HOW TO COMPLETE THIS TASK -> Please copy each line of the listing that includes the string "front".
--- DATA LISTING ---
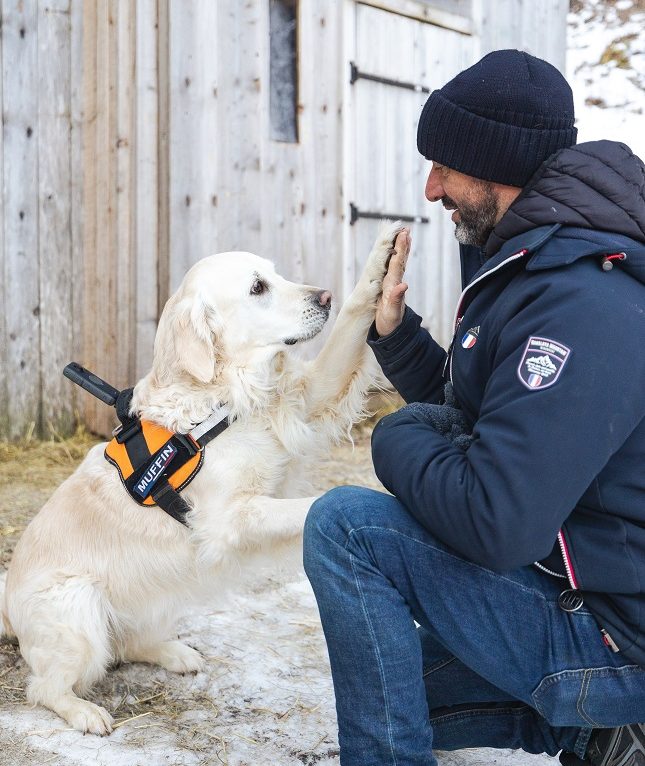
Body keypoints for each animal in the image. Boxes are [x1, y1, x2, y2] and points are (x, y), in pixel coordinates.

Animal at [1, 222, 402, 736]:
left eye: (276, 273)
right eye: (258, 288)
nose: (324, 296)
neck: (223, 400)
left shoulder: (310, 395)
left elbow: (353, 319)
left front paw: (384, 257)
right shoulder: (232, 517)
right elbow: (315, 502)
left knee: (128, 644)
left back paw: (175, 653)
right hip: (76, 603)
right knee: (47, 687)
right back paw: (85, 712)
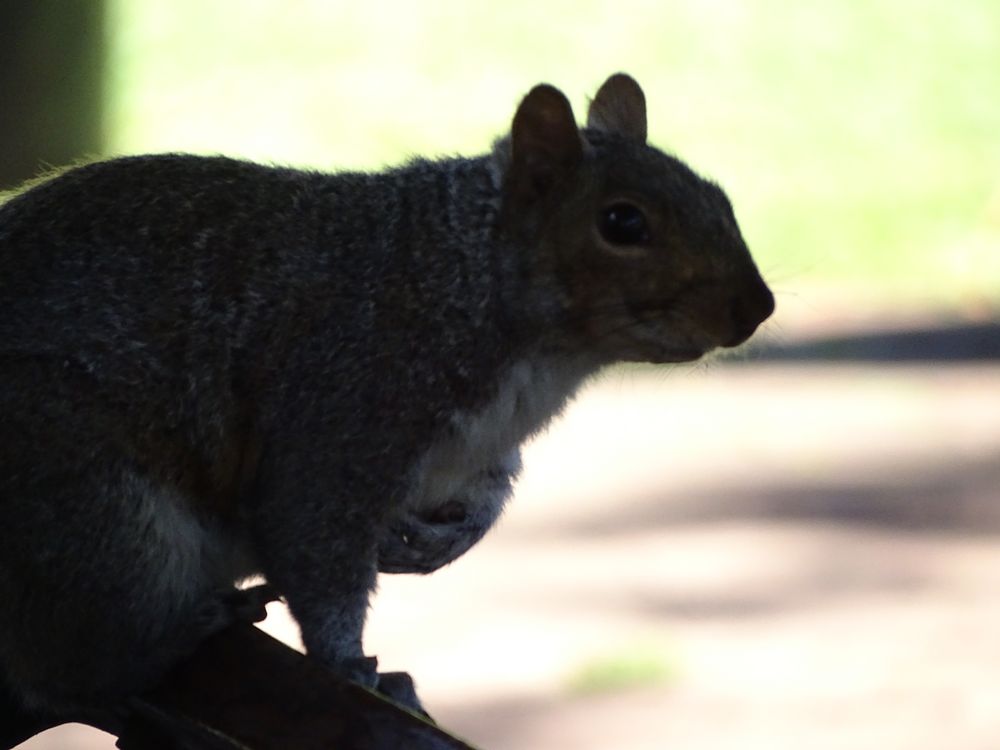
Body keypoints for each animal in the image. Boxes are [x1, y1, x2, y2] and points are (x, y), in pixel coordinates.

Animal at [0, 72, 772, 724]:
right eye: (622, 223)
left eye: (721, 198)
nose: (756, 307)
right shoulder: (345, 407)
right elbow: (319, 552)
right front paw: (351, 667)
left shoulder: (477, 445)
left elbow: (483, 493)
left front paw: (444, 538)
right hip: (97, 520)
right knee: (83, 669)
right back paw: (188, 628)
---
--- DATA LISTING ---
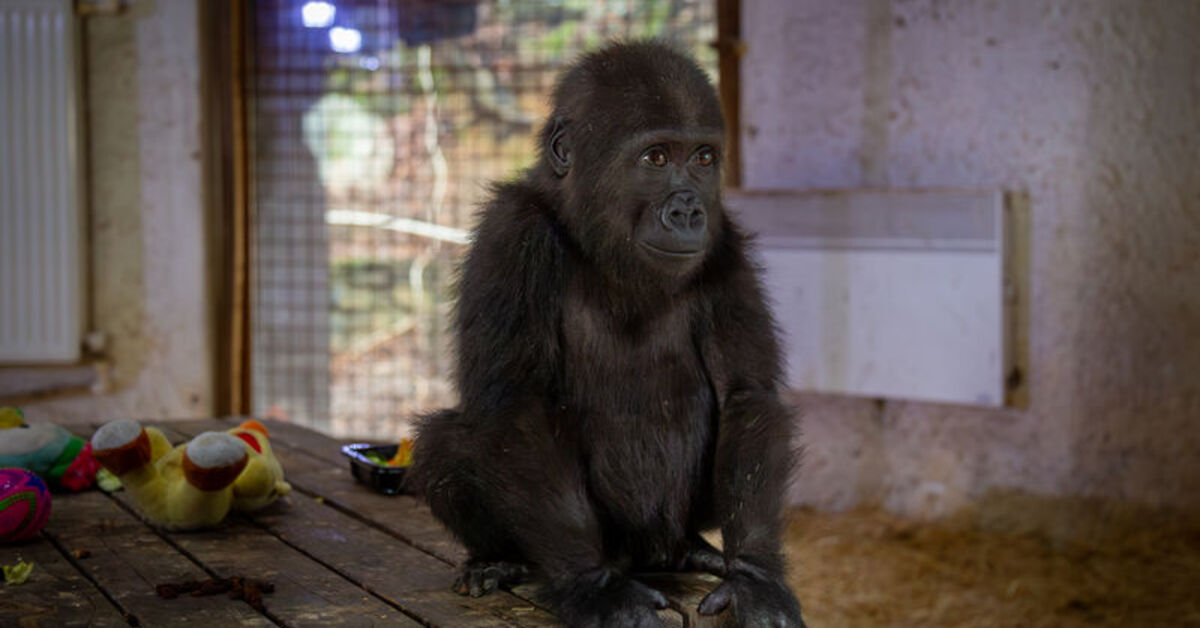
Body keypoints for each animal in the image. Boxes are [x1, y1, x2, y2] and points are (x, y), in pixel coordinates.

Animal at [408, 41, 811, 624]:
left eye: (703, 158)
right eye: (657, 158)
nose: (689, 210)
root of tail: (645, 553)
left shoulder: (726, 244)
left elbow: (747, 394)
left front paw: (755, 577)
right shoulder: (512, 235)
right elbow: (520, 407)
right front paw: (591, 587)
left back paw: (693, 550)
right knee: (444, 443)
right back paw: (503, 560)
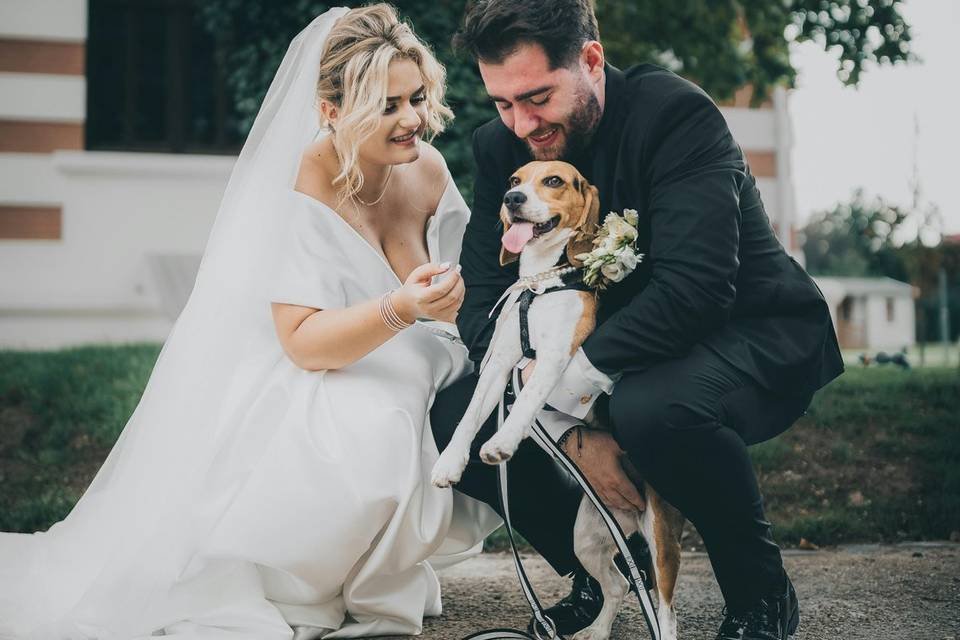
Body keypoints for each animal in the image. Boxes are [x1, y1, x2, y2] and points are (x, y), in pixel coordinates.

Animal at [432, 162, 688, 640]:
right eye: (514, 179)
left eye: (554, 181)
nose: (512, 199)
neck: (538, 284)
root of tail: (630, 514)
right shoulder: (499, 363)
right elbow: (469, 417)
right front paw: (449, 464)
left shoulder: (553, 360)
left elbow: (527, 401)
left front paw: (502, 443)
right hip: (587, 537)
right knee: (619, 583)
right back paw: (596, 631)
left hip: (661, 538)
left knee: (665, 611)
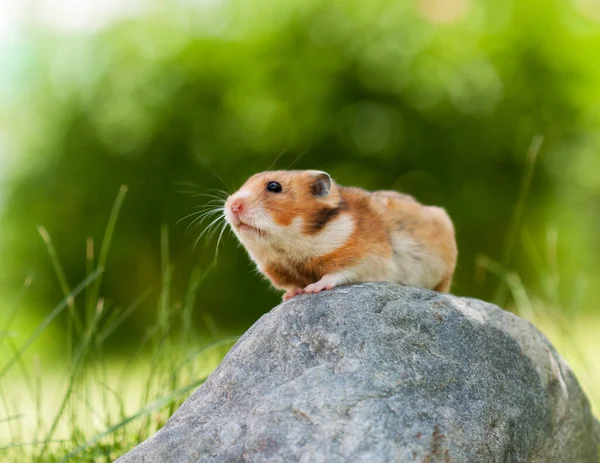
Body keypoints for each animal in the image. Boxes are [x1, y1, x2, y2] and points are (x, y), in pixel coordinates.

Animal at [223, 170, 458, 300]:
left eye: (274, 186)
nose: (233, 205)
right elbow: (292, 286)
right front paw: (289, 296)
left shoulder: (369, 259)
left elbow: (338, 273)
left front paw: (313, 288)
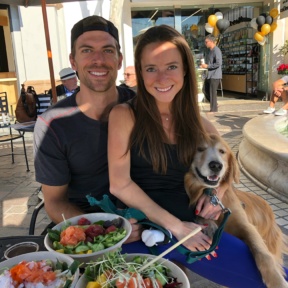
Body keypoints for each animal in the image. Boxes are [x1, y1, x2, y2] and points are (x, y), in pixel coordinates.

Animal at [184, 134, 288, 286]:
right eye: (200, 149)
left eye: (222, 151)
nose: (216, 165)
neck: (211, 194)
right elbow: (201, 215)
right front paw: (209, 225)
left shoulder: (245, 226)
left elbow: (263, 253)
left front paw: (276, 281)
---
RESPONSE TO THE EXERCISE ->
left front paw: (384, 257)
right front paw: (351, 667)
left front paw: (444, 538)
left front paw: (755, 577)
right front paw: (591, 587)
right front paw: (449, 464)
left front paw: (502, 443)
right front paw: (289, 296)
left front paw: (313, 288)
right front paw: (209, 225)
left front paw: (276, 281)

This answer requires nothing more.